Alice shook her head marginally: no. She considered swinging the camera to reveal Nessus — only that would beg the question why New Terra didn’t ask their Puppeteer friend for the way home. Finagle! She would not have believed the story she was spinning.
Alice said, “Then give me coordinates for Earth, or to any human-settled world.”
“It’s a dangerous galaxy, as you said.” Tanya laughed mirthlessly. “If a ship of strangers doesn’t know the way, I’m not about to tell them.”
Julia typed: Plan B.
Alice nodded. “Tanya, I understand. How about a one-on-one meeting? Endurance and your ship. You set the coordinates.”
“And a swarm of ships swoops down on us the moment we appear.”
For all Tanya knew, this could be an elaborate trap. Alice wanted to cry, to scream, to break things. Had they traveled so far, had they come so close, only to fail? It was tragic.
“I have a question,” Tanya said. “Why me? Why in particular did you contact me?”
Tanya Wu was a name recovered from the message stream, because she texted a lot. Alice might as well have contacted the friend, Elena.
“Simple coincidence, most likely,” Alice said. “Wu was a common name the last time I visited Earth. Still, long after, I met a man named Louis Gridley Wu. You wouldn’t happen to know him?”
Tanya blinked. “My great-grandfather. In a way he’s why I’m here. He discovered the Ringworld.” More eye darting. “I’ll be right back, Alice.”
The video froze.
“We’re overdue to jump,” Nessus said.
“Not yet,” Julia ordered.
As Alice was beginning to doubt they would ever hear back, the image flashed. An older man with a pencil-thin mustache had taken Tanya’s place. “I am Captain Wesley Wu. My grandfather was a wanderer and an incorrigible storyteller. Agent Jordan, see if you can convince me that you knew him.
“And if you manage that, you can explain why Grandpa didn’t tell you the way home.”
20
“They missed a jump!” Hindmost said in alarm.

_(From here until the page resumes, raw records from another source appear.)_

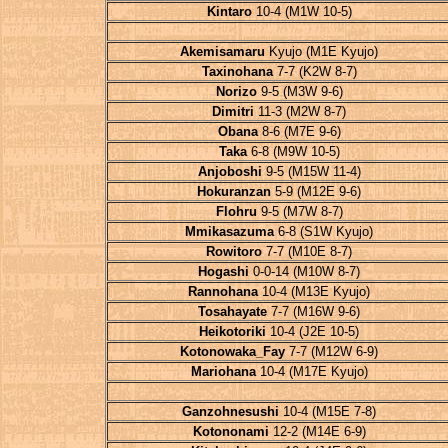
Kintaro
10-4 (M1W 10-5)
Akemisamaru
Kyujo (M1E Kyujo)
Taxinohana
7-7 (K2W 8-7)
Norizo
9-5 (M3W 9-6)
Dimitri
11-3 (M2W 8-7)
Obana
8-6 (M7E 9-6)
Taka
6-8 (M9W 10-5)
Anjoboshi
9-5 (M15W 11-4)
Hokuranzan
5-9 (M12E 9-6)
Flohru
9-5 (M7W 8-7)
Mmikasazuma
6-8 (S1W Kyujo)
Rowitoro
7-7 (M10E 8-7)
Hogashi
0-0-14 (M10W 8-7)
Rannohana
10-4 (M13E Kyujo)
Tosahayate
7-7 (M16W 9-6)
Heikotoriki
10-4 (J2E 10-5)
Kotonowaka_Fay
7-7 (M12W 6-9)
Mariohana
10-4 (M17E Kyujo)
Ganzohnesushi
10-4 (M15E 7-8)
Kotononami
12-2 (M14E 6-9)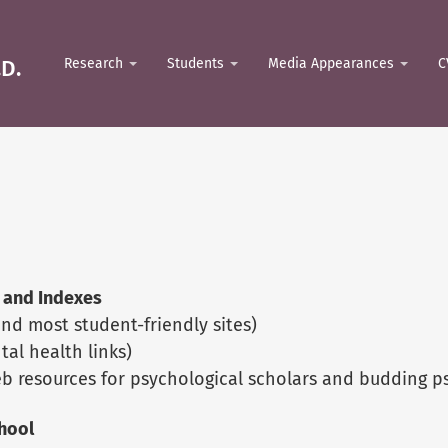
D.
Research
Students
Media Appearances
C
 and Indexes
nd most student-friendly sites)
al health links)
eb resources for psychological scholars and budding ps
hool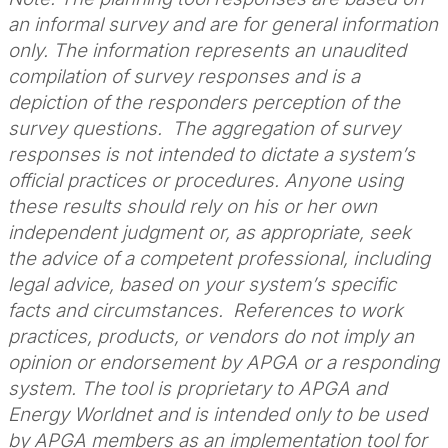
an informal survey and are for general information
only. The information represents an unaudited
compilation of survey responses and is a
depiction of the responders perception of the
survey questions. The aggregation of survey
responses is not intended to dictate a system’s
official practices or procedures. Anyone using
these results should rely on his or her own
independent judgment or, as appropriate, seek
the advice of a competent professional, including
legal advice, based on your system’s specific
facts and circumstances. References to work
practices, products, or vendors do not imply an
opinion or endorsement by APGA or a responding
system. The tool is proprietary to APGA and
Energy Worldnet and is intended only to be used
by APGA members as an implementation tool for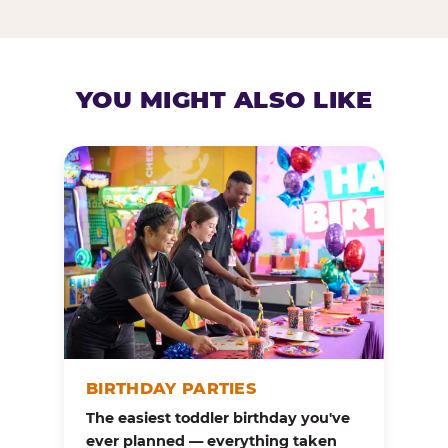
YOU MIGHT ALSO LIKE
BIRTHDAY PARTIES
The easiest toddler birthday you've
ever planned — everything taken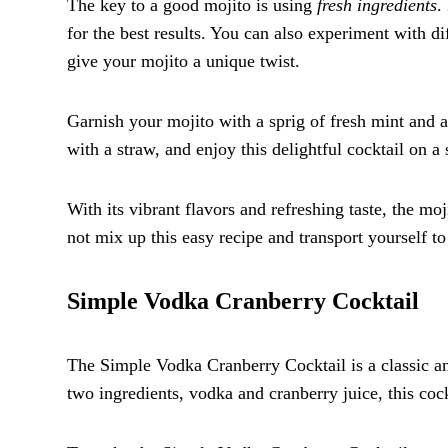
The key to a good mojito is using
fresh ingredients
.
for the best results. You can also experiment with di
give your mojito a unique twist.
Garnish your mojito with a sprig of fresh mint and a s
with a straw, and enjoy this delightful cocktail on 
With its vibrant flavors and refreshing taste, the mo
not mix up this easy recipe and transport yourself to
Simple Vodka Cranberry Cocktail
The Simple Vodka Cranberry Cocktail is a classic and
two ingredients, vodka and cranberry juice, this cock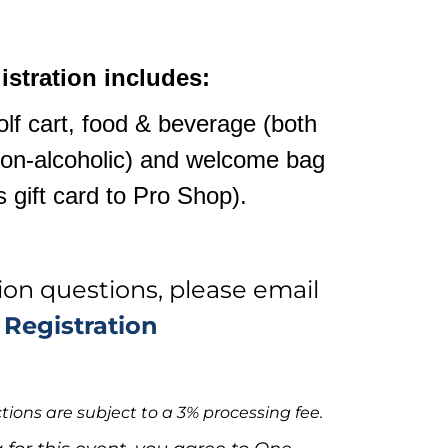
istration includes:
lf cart, food & beverage (both
non-alcoholic) and welcome bag
s gift card to Pro Shop).
tion questions, please email
Registration
tions are subject to a 3% processing fee.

Louis yawned. He hadn’t slept since emerging from the ’doc more than a day earlier. “Who? The ship you believe has Nessus aboard? That its maneuvers remind you of a ballet could be a coincidence.” Or, more likely, wishful thinking.

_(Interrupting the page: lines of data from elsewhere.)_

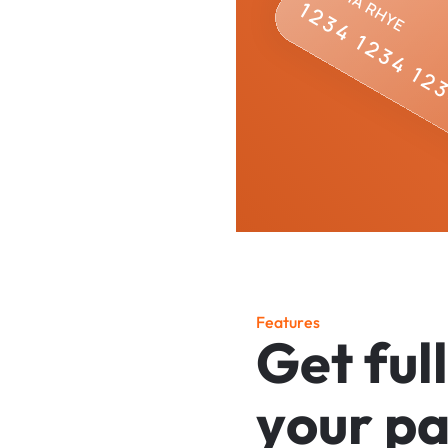
F
e
a
t
u
r
e
s
G
e
t
f
u
l
l
y
o
u
r
p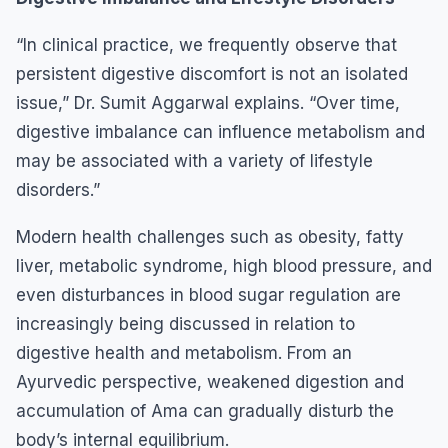
“In clinical practice, we frequently observe that
persistent digestive discomfort is not an isolated
issue,” Dr. Sumit Aggarwal explains. “Over time,
digestive imbalance can influence metabolism and
may be associated with a variety of lifestyle
disorders.”
Modern health challenges such as obesity, fatty
liver, metabolic syndrome, high blood pressure, and
even disturbances in blood sugar regulation are
increasingly being discussed in relation to
digestive health and metabolism. From an
Ayurvedic perspective, weakened digestion and
accumulation of Ama can gradually disturb the
body’s internal equilibrium.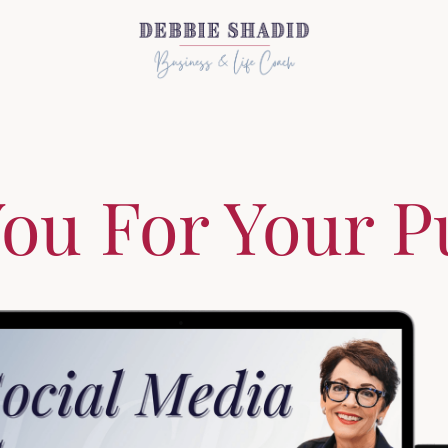
ou For Your P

“I do not believe that,” Hindmost’s Voice offered. “Too many jumps have matched the cadence Hindmost remembers.”
“But you still see the ship?” Louis asked.
“Yes,” Hindmost said.
Louis yawned again. “If Nessus is aboard, he can’t pilot nonstop. Maybe he’s getting some sleep.”
“Perhaps.” Hindmost plucked at his mane. “That his shipmates do not follow the rhythm suggests they are not a party to his signaling.”
“Or maybe Nessus is alone on that ship,” Louis countered.
“The ship just took a short jump,” Hindmost’s Voice announced. “It emerged as near as I have seen it to the star.”
Scanning the tactical display, Louis saw nothing close to what might be Nessus’ ship. Louis said, “Hindmost’s Voice, how long will it take to gather data for a spectral analysis?”